Monday, May 25, 2009

somebody spoke and i went into a dream

One of my most favorite films is "Amélie," or as the French call it "Le Fabuleux Destin d'Amélie Poulain." Starring Audrey Tautou as the title character, the film is a whimsical and quirky look at a quiet Montmartre waitress who decides that in order to make herself happy she needs to help others find their own happiness.

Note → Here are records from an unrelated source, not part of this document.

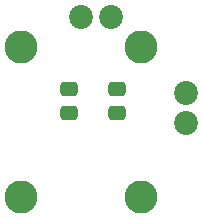
<source format=gbr>
%TF.GenerationSoftware,KiCad,Pcbnew,7.0.9*%
%TF.CreationDate,2024-10-27T03:10:17-07:00*%
%TF.ProjectId,ps4snapbackcaps,70733473-6e61-4706-9261-636b63617073,rev?*%
%TF.SameCoordinates,Original*%
%TF.FileFunction,Soldermask,Top*%
%TF.FilePolarity,Negative*%
%FSLAX46Y46*%
G04 Gerber Fmt 4.6, Leading zero omitted, Abs format (unit mm)*
G04 Created by KiCad (PCBNEW 7.0.9) date 2024-10-27 03:10:17*
%MOMM*%
%LPD*%
G01*
G04 APERTURE LIST*
G04 Aperture macros list*
%AMRoundRect*
0 Rectangle with rounded corners*
0 $1 Rounding radius*
0 $2 $3 $4 $5 $6 $7 $8 $9 X,Y pos of 4 corners*
0 Add a 4 corners polygon primitive as box body*
4,1,4,$2,$3,$4,$5,$6,$7,$8,$9,$2,$3,0*
0 Add four circle primitives for the rounded corners*
1,1,$1+$1,$2,$3*
1,1,$1+$1,$4,$5*
1,1,$1+$1,$6,$7*
1,1,$1+$1,$8,$9*
0 Add four rect primitives between the rounded corners*
20,1,$1+$1,$2,$3,$4,$5,0*
20,1,$1+$1,$4,$5,$6,$7,0*
20,1,$1+$1,$6,$7,$8,$9,0*
20,1,$1+$1,$8,$9,$2,$3,0*%
G04 Aperture macros list end*
%ADD10RoundRect,0.250000X-0.475000X0.337500X-0.475000X-0.337500X0.475000X-0.337500X0.475000X0.337500X0*%
%ADD11RoundRect,0.250000X0.475000X-0.337500X0.475000X0.337500X-0.475000X0.337500X-0.475000X-0.337500X0*%
%ADD12C,2.028000*%
%ADD13C,2.786000*%
G04 APERTURE END LIST*
D10*
%TO.C,C1*%
X83996667Y-71162500D03*
X83996667Y-73237500D03*
%TD*%
D11*
%TO.C,C2*%
X88000000Y-73237500D03*
X88000000Y-71162500D03*
%TD*%
D12*
%TO.C,U1*%
X93895200Y-74015000D03*
X93875200Y-71475000D03*
D13*
X90065200Y-67650000D03*
X79935200Y-67650000D03*
X90080000Y-80350000D03*
X79920000Y-80350000D03*
D12*
X84985200Y-65095000D03*
X87525200Y-65095000D03*
%TD*%
M02*

</source>
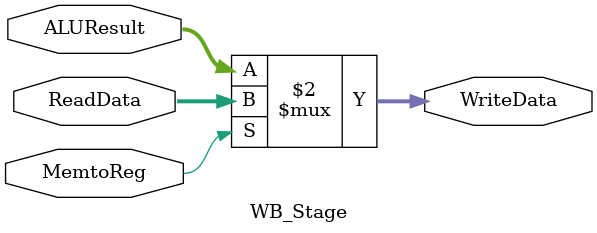
<source format=v>
module WB_Stage (
    input wire [31:0] ALUResult,
    input wire [31:0] ReadData,
    input wire MemtoReg,
    output reg [31:0] WriteData
);
    always @(*) begin
        WriteData = MemtoReg ? ReadData : ALUResult;
    end
endmodule
</source>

Amelie is a shy girl who has grown up isolated from others; her father mistakenly believes that she suffers from a heart defect and therefore kept her from other children and had his wife Amandine see to her education. Amelie's mother is accidentally killed when someone leaped from atop the Notre Dame Cathedral. After her mother's death, Amelie's father dedicates himself to building a garden shrine in Amandine's memory, leaving the young Amelie to amuse herself. As a young woman, Amelie becomes a waitress with a wild imagination in a Montmartre cafe and grows to enjoy simple pleasures in life such as: cracking crème brûlée with a teaspoon, skipping stones across St. Martin's Canal, dipping her hand into sacks of grain, and trying to guess how many couples in Paris are having an orgasm at any particular moment. One night in her Paris apartment, Amelie finds a treasure hidden behind a bathroom tile belonging to the apartment's former dweller who lived there during the 1950s. After tracking the man down and returning the treasure to him and delighting in his reaction, Amelie decides to devote her life to helping the people around her. She helps a lonely painter who paints and repaints "Luncheon of the Boating Party" and has very brittle bones, a hypochondriac, a man that stalks a former girlfriend, a failed writer, a blind man, and her father, who desires to see the world but is unable to, by sending his garden gnome around the world. Despite how happy helping other people makes her, Amelie realizes that she has ignored her own life and is missing out on her own chance for love.